Les ordonnances sont prises en conseil des ministres après avis du Conseil d’État. Elles entrent en vigueur dès leur publication mais deviennent caduques si le projet de loi de ratification n’est pas déposé devant le Parlement avant la date fixée par la loi d’habilitation. Elles ne peuvent être ratifiées que de manière expresse. À l’expiration du délai mentionné au premier alinéa du présent article, les ordonnances ne peuvent plus être modifiées que par la loi dans les matières qui sont du domaine législatif.
Article 38
Le Gouvernement peut, pour l’exécution du programme ou d’une déclaration de politique générale mentionnés à l’article 49, ou si l’urgence l’exige, demander au Parlement l’autorisation de prendre par ordonnances, pour un objet déterminé et dans un délai limité, des mesures qui sont normalement du domaine de la loi.

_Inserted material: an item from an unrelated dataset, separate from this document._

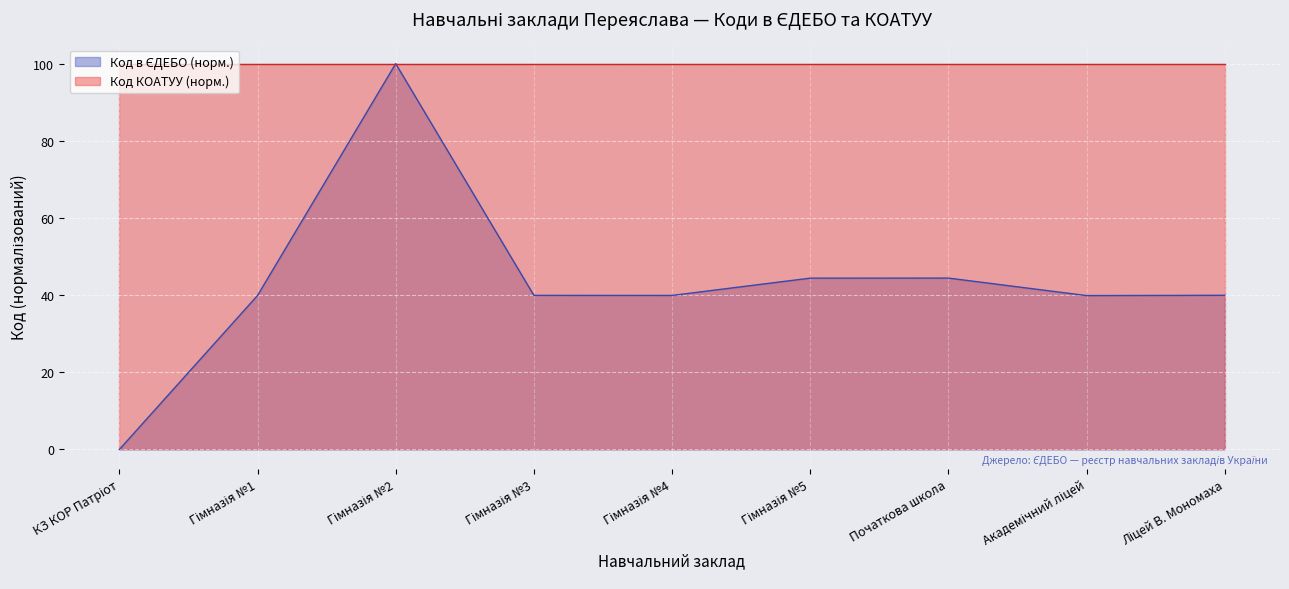

Which category has the highest value across all series?

Гімназія №2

Les ordonnances sont prises en conseil des ministres après avis du Conseil d’État. Elles entrent en vigueur dès leur publication. Elles deviennent caduques si le projet de loi de ratification n’est pas examiné par le Parlement avant la date fixée par la loi d’habilitation. Elles ne peuvent être ratifiées que de manière expresse.
À l’expiration du délai mentionné au premier alinéa du présent article, les ordonnances ne peuvent plus être modifiées que par une loi dans les matières qui sont du domaine législatif.
Les projets de loi d’habilitation et de ratification sont déposés et inscrits à l’ordre du jour des assemblées dans les conditions prévues à l’article 39. Une loi organique détermine les modalités de présentation des ordonnances ainsi que les conditions dans lesquelles le Parlement contrôle leur élaboration et leur exécution.